Page-level text extractions:

....

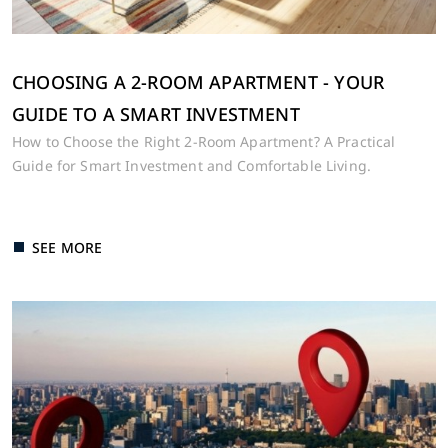
CHOOSING A 2-ROOM APARTMENT - YOUR
GUIDE TO A SMART INVESTMENT
How to Choose the Right 2-Room Apartment? A Practical
Guide for Smart Investment and Comfortable Living.
SEE MORE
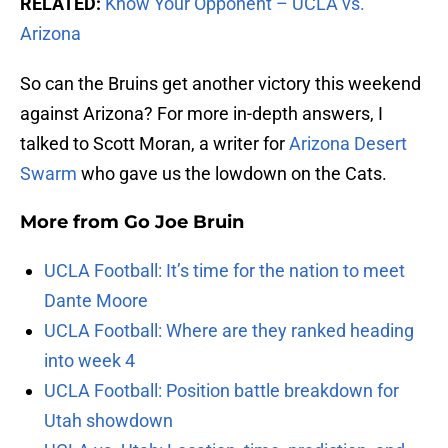
RELATED:
Know Your Opponent – UCLA vs.
Arizona
So can the Bruins get another victory this weekend
against Arizona? For more in-depth answers, I
talked to Scott Moran, a writer for
Arizona Desert
Swarm
who gave us the lowdown on the Cats.
More from
Go Joe Bruin
UCLA Football: It’s time for the nation to meet
Dante Moore
UCLA Football: Where are they ranked heading
into week 4
UCLA Football: Position battle breakdown for
Utah showdown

....

• _TASK DIRECTIONS_
With the pictures excluded, the records are to be reproduced exactly.

• _SOLUTION TO THIS PROBLEM_
CHOOSING A 2-ROOM APARTMENT - YOUR
GUIDE TO A SMART INVESTMENT
How to Choose the Right 2-Room Apartment? A Practical
Guide for Smart Investment and Comfortable Living.
SEE MORE
RELATED:
Know Your Opponent – UCLA vs.
Arizona
So can the Bruins get another victory this weekend
against Arizona? For more in-depth answers, I
talked to Scott Moran, a writer for
Arizona Desert
Swarm
who gave us the lowdown on the Cats.
More from
Go Joe Bruin
UCLA Football: It’s time for the nation to meet
Dante Moore
UCLA Football: Where are they ranked heading
into week 4
UCLA Football: Position battle breakdown for
Utah showdown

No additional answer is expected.